Source records section start
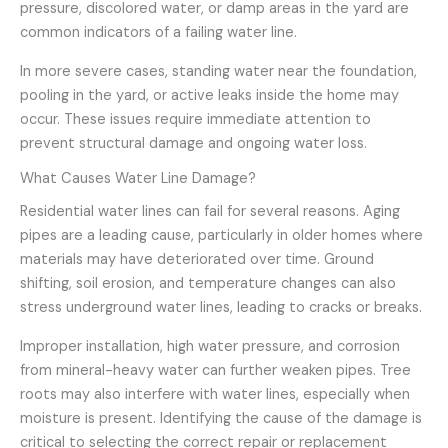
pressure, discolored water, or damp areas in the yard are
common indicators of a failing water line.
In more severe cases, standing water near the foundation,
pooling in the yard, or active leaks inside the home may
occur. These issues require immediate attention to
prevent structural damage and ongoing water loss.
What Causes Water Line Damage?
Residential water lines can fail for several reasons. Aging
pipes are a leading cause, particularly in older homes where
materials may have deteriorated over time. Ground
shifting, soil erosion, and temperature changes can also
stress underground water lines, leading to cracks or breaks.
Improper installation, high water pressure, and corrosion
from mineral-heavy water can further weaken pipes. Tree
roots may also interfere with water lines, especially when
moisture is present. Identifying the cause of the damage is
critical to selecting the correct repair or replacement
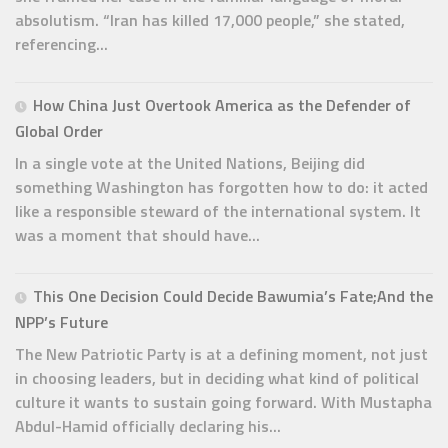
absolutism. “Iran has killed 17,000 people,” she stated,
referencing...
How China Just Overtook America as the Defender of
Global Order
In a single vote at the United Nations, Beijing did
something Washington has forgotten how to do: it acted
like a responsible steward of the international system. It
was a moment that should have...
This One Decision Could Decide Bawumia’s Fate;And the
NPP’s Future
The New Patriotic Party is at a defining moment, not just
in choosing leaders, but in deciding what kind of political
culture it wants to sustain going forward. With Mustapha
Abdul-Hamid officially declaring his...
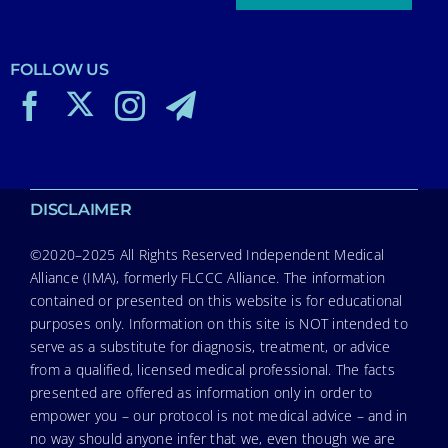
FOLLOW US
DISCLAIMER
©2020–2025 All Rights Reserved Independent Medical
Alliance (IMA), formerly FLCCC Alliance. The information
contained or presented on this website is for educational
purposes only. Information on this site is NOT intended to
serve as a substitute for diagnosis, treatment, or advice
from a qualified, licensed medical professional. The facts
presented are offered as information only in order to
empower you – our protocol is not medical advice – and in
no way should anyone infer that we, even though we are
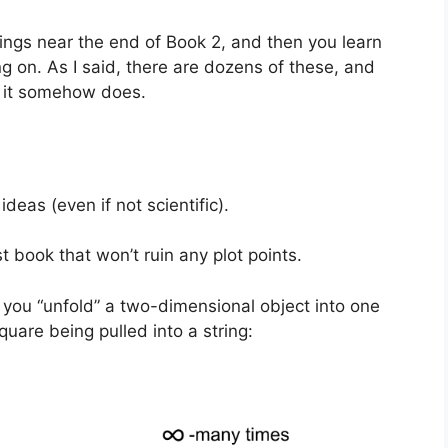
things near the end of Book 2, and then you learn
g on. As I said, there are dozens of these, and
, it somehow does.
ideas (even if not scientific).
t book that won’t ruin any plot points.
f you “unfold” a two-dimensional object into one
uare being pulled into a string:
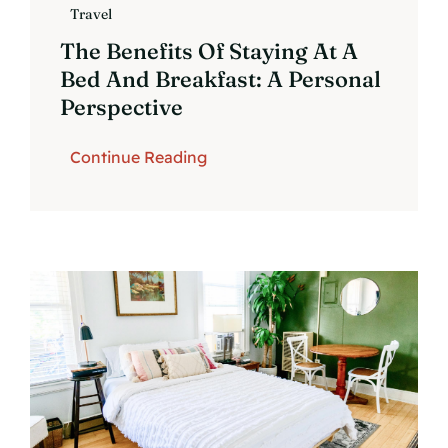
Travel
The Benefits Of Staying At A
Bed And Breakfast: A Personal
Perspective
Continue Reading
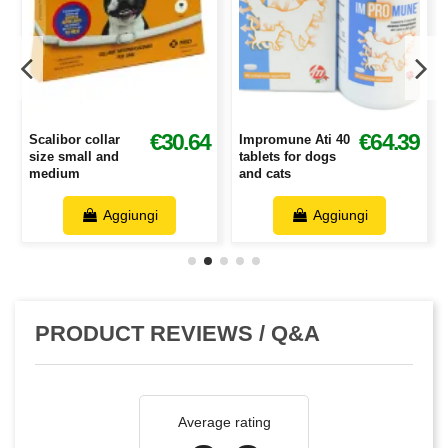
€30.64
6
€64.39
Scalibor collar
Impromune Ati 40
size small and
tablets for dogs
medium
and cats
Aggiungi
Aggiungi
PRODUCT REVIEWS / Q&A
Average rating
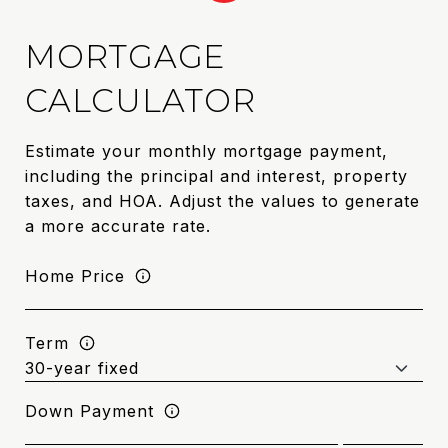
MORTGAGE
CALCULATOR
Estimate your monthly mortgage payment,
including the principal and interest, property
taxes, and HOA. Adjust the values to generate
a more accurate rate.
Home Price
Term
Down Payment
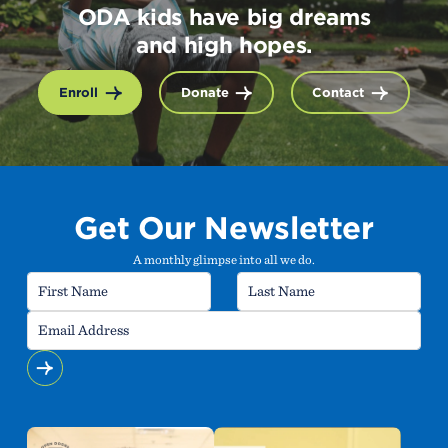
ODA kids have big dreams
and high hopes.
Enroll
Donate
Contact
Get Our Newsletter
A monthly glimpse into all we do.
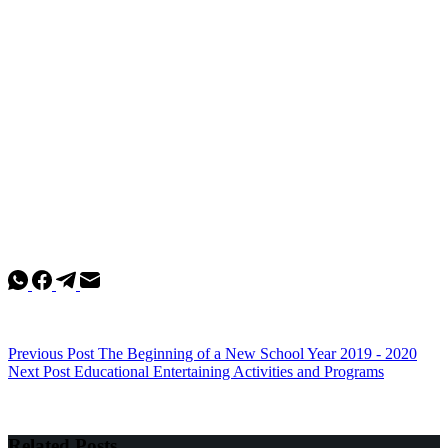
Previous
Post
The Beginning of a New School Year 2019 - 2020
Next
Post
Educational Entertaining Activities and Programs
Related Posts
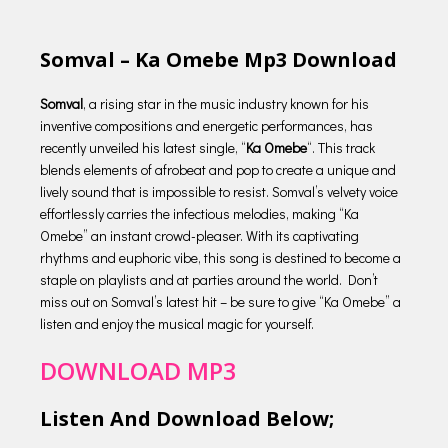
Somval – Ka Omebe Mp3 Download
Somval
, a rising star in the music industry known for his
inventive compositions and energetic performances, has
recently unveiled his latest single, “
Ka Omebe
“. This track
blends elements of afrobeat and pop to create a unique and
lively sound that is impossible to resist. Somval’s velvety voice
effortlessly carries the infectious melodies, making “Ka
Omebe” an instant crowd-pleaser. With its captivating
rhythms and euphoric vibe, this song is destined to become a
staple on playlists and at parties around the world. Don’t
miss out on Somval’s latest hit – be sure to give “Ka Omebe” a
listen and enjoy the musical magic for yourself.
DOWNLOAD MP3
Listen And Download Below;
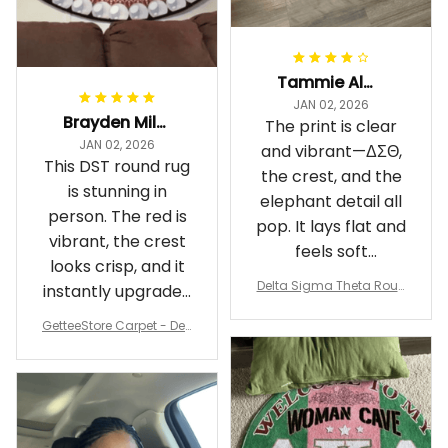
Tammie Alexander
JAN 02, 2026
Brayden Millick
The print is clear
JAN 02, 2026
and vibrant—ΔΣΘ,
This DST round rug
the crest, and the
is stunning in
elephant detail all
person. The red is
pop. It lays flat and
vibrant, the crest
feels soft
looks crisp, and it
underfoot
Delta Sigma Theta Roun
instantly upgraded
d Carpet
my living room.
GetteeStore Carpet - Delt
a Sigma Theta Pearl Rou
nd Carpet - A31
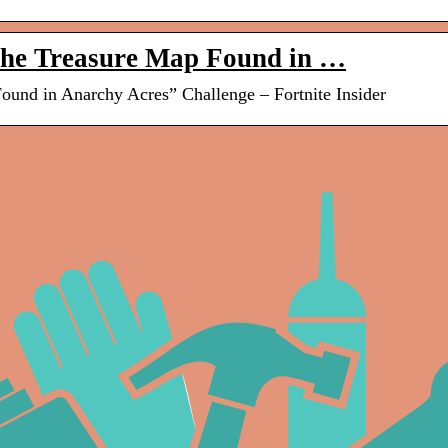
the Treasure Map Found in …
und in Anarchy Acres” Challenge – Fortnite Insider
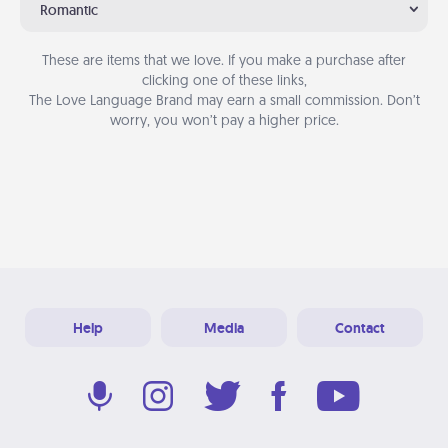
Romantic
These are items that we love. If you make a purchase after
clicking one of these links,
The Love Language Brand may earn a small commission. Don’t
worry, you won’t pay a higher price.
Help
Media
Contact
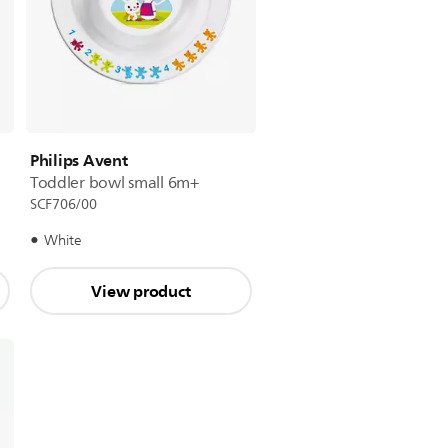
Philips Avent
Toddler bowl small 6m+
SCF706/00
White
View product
Source records section end
From the first line of the entries above through the line with "Residential water lines", set down each line exactly and drop the pictures.

» Response
pressure, discolored water, or damp areas in the yard are
common indicators of a failing water line.
In more severe cases, standing water near the foundation,
pooling in the yard, or active leaks inside the home may
occur. These issues require immediate attention to
prevent structural damage and ongoing water loss.
What Causes Water Line Damage?
Residential water lines can fail for several reasons. Aging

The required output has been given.